## TEXTAUSZUG
——

CARRÉ PLANUNGSGESELLSCHAFT MBH

Aktuell

22.10.2021

Wohnen und Arbeiten

Wohnen und Arbeiten unter einem Dach ist vor allem im Schwarzwald ein Thema mit langer Tradition. In der aktuellen Netzwerk Südbaden reflektiert Klaus Wehrle wie zwei lange getrennte Bereiche wieder zusammenfinden.

Die Idee, dass Menschen Wohnen und Arbeiten räumlich miteinander verbinden, ist steinalt. Aufgrund der klimapolitischen Diskussion erfuhr dieses Thema in den letzten Jahren neue Aufmerksamkeit. Die Pandemie hat nun dafür gesorgt, dass diese Frage auch in die aktuelle politische Debatte gelangt ist und der Bereich Homeoffice sogar arbeitsrechtlich verankert werden soll.

 

Vor der Industrialisierung war Wohnen und Arbeiten unauflösbar miteinander verknüpft. Es gab kaum Mobilität, und dadurch gar keine andere Möglichkeit als in unmittelbarer Nähe seiner Arbeit wohnhaft zu sein. Dies hat zu großen Konflikten geführt, da es praktisch keinen Emissionsschutz gab und es schlichtweg unzumutbar war, neben einer Kokerei, Schlachterei oder gar einem Ledergerber zu wohnen. Erst anfangs des 20. Jahrhunderts begann man über eine Funktionstrennung nachzudenken. Diese zuerst theoretischen Überlegungen mündeten Anfang der 30er Jahre in die „Charta von Athen“, eine avantgardistische Leitlinie, gleich einer Bibel für fast alle Stadtplaner und Architekten.

——

## DIE DATEN

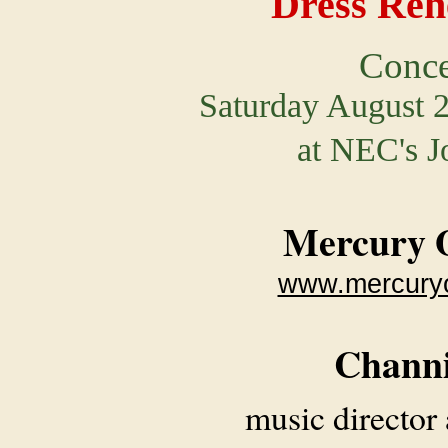
Dress Reh
Conce
Saturday August 2
at NEC's J
Mercury 
www.mercuryo
Chann
music director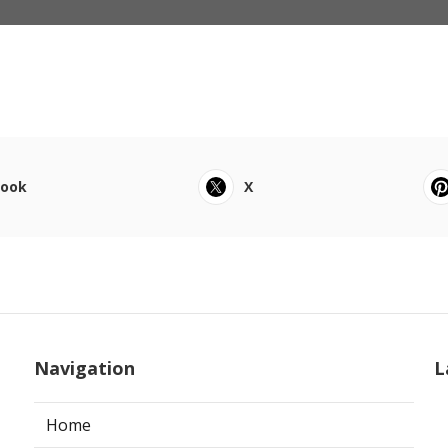
book
X
Navigation
L
Home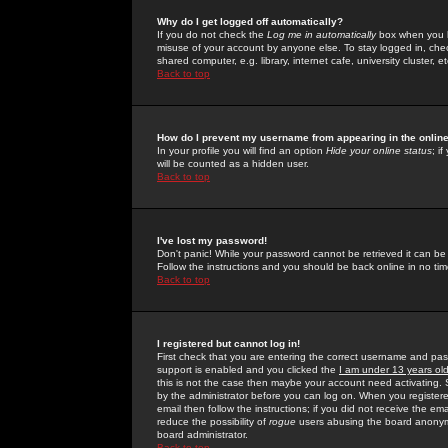
Why do I get logged off automatically?
If you do not check the
Log me in automatically
box when you lo
misuse of your account by anyone else. To stay logged in, che
shared computer, e.g. library, internet cafe, university cluster, et
Back to top
How do I prevent my username from appearing in the online
In your profile you will find an option
Hide your online status
; i
will be counted as a hidden user.
Back to top
I've lost my password!
Don't panic! While your password cannot be retrieved it can be 
Follow the instructions and you should be back online in no tim
Back to top
I registered but cannot log in!
First check that you are entering the correct username and p
support is enabled and you clicked the
I am under 13 years ol
this is not the case then maybe your account need activating. So
by the administrator before you can log on. When you registere
email then follow the instructions; if you did not receive the em
reduce the possibility of
rogue
users abusing the board anonymou
board administrator.
Back to top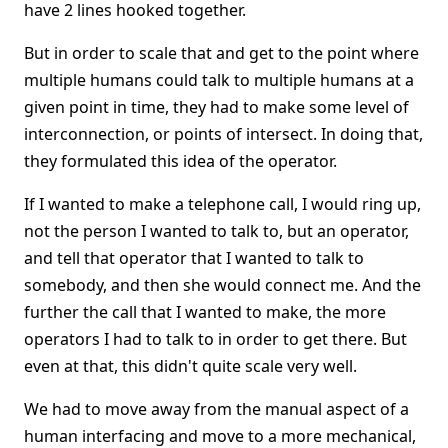
have 2 lines hooked together.
But in order to scale that and get to the point where
multiple humans could talk to multiple humans at a
given point in time, they had to make some level of
interconnection, or points of intersect. In doing that,
they formulated this idea of the operator.
If I wanted to make a telephone call, I would ring up,
not the person I wanted to talk to, but an operator,
and tell that operator that I wanted to talk to
somebody, and then she would connect me. And the
further the call that I wanted to make, the more
operators I had to talk to in order to get there. But
even at that, this didn't quite scale very well.
We had to move away from the manual aspect of a
human interfacing and move to a more mechanical,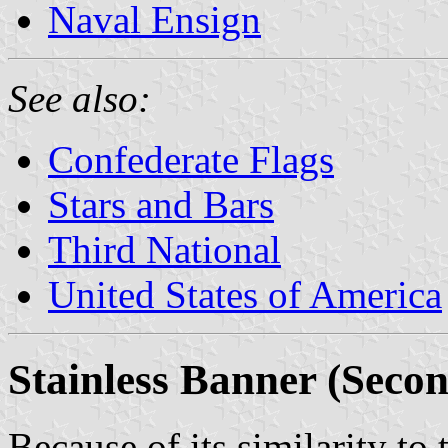
Naval Ensign
See also:
Confederate Flags
Stars and Bars
Third National
United States of America
Stainless Banner (Secon
Because of its similarity to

——

## AUFGABE
Gib aus dem Text über Wohnen und Arbeiten die Passage von „Wohnen und Arbeiten unter“ bis „verankert werden soll.“ wortgetreu wieder.

## MUSTERLÖSUNG
Wohnen und Arbeiten unter einem Dach ist vor allem im Schwarzwald ein Thema mit langer Tradition. In der aktuellen Netzwerk Südbaden reflektiert Klaus Wehrle wie zwei lange getrennte Bereiche wieder zusammenfinden.

Die Idee, dass Menschen Wohnen und Arbeiten räumlich miteinander verbinden, ist steinalt. Aufgrund der klimapolitischen Diskussion erfuhr dieses Thema in den letzten Jahren neue Aufmerksamkeit. Die Pandemie hat nun dafür gesorgt, dass diese Frage auch in die aktuelle politische Debatte gelangt ist und der Bereich Homeoffice sogar arbeitsrechtlich verankert werden soll.